GIS é ferramenta importante para planejamento e controle produtivo do setor, que hoje representa 42% das exportações do País
Responsável por 34% do PIB, 42% das exportações e 37% dos empregos gerados no país, o setor de Agronegócios – no qual se encaixa também o setor Florestal – tem contribuído bastante ao longo dos últimos anos para o crescimento do saldo da balança comercial brasileira. Esse crescimento se deu graças às sólidas políticas de investimento em pesquisa e tecnologia, o que aumentou a produtividade das lavouras, modernizou fábricas e equipamentos de campo e exigiu uma gestão da informação mais eficiente e integrada.
O uso do GIS (Geographic Information System – Sistema de Informações Geográficas) auxilia no planejamento estratégico e controle de toda a cadeia produtiva do agronegócio, apoiando a sustentabilidade econômica, ambiental e social das atividades. O grande desafio é construir uma solução que esteja alinhada com as necessidades de negócio, integrada aos demais sistemas existentes e a um custo que seja compatível com a realidade da organização.
As principais decisões estratégicas do agronegócio exigem uma grande quantidade de informações, que podem ser mais facilmente analisadas com o uso do GIS, tais como: tipo de solo, relevo, clima, hidrografia, restrições ambientais, mão de obra qualificada, mercado consumidor, legislação local, fornecedores de insumos e serviços, locais de estocagem e vias de escoamento da produção. De posse destas informações podem ser realizadas várias análises no GIS para decidir sobre:
– Escolha da cultura a ser implantada;
– Definição de local de plantio;
– Avaliação de compra de terras;
– Incentivo à formação de mão de obra e fornecedores locais (localização de universidades, – centros técnicos, distância em relação aos centros de produção, etc.);
– Investimentos em pesquisa e melhoramento genético;
– Análise de mercado consumidor e estratégia comercial – aplicação de técnicas de Geomarketing;
– Análise de Custos de Produção.

> [ENTRADAS EXTRAÍDAS]:
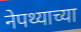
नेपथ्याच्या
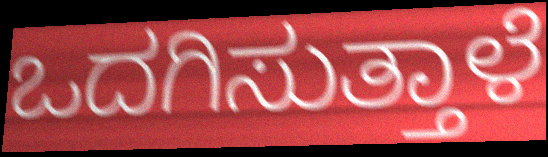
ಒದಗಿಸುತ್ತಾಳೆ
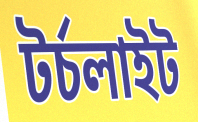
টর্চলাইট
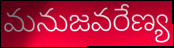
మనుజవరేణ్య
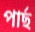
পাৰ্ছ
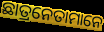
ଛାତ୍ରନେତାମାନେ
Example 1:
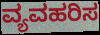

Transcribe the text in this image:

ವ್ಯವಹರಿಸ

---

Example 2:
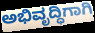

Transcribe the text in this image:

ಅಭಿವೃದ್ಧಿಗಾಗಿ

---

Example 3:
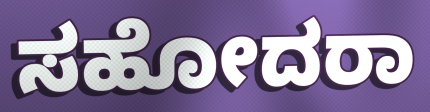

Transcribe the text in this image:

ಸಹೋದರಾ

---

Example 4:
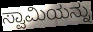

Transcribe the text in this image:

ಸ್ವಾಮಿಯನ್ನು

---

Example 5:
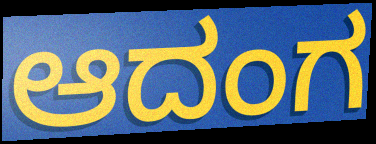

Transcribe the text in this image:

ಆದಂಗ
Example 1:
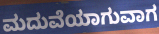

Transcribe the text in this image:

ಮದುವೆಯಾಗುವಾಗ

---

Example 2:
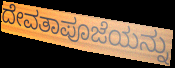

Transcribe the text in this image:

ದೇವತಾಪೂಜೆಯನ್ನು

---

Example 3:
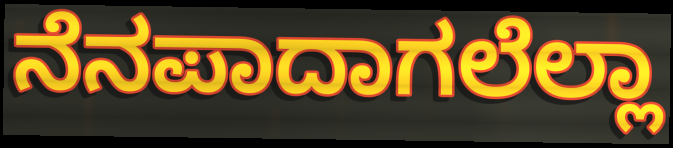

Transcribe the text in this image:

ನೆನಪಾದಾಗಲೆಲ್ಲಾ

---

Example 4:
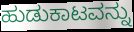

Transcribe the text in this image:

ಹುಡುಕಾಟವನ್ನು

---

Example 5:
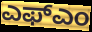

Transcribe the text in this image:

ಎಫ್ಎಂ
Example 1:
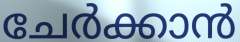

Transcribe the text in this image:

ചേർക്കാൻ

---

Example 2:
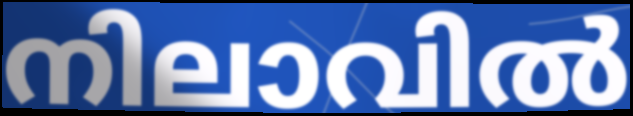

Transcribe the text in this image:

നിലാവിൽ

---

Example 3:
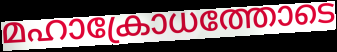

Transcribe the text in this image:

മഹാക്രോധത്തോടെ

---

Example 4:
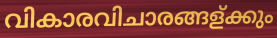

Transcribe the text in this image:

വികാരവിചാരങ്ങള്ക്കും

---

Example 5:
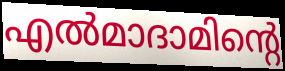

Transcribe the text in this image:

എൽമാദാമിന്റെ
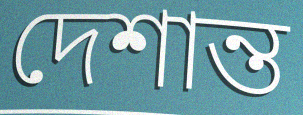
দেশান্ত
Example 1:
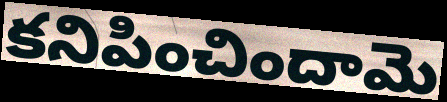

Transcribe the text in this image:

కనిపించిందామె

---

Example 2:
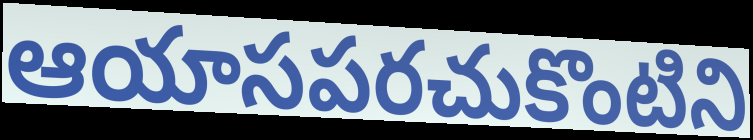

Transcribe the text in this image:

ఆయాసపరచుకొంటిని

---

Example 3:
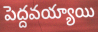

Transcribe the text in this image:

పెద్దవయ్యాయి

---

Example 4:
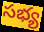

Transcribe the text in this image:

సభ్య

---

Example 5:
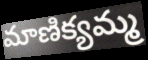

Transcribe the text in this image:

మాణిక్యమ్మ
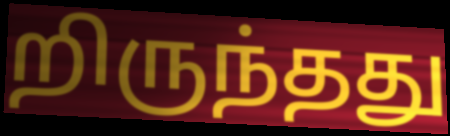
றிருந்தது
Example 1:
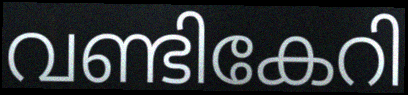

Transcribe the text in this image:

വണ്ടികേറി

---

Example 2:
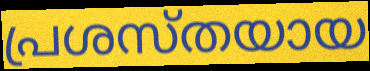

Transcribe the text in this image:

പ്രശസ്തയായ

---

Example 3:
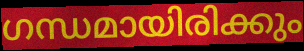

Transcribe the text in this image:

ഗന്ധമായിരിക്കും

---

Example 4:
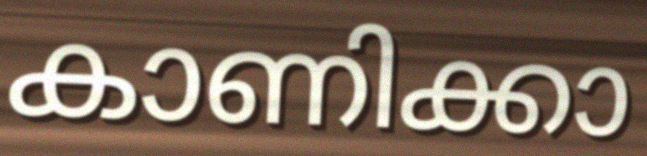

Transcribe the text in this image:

> [TAREFAS]:
1. Responda às perguntas abaixo com base no texto sobre GIS no agronegócio.
(a) Qual porcentagem do PIB é atribuída ao setor de Agronegócios?
(b) Qual é o nome em português correspondente à sigla GIS?
(c) Que técnicas são aplicadas na análise de mercado consumidor e estratégia comercial?
2. Reproduza sem alterações o trecho do texto sobre GIS no agronegócio que começa nas palavras "O uso do GIS (Geographic" e termina depois de "realidade da organização.".

> [RESPOSTAS]:
1.
(a) 34%.
(b) Sistema de Informações Geográficas.
(c) Técnicas de Geomarketing.

2.
O uso do GIS (Geographic Information System – Sistema de Informações Geográficas) auxilia no planejamento estratégico e controle de toda a cadeia produtiva do agronegócio, apoiando a sustentabilidade econômica, ambiental e social das atividades. O grande desafio é construir uma solução que esteja alinhada com as necessidades de negócio, integrada aos demais sistemas existentes e a um custo que seja compatível com a realidade da organização.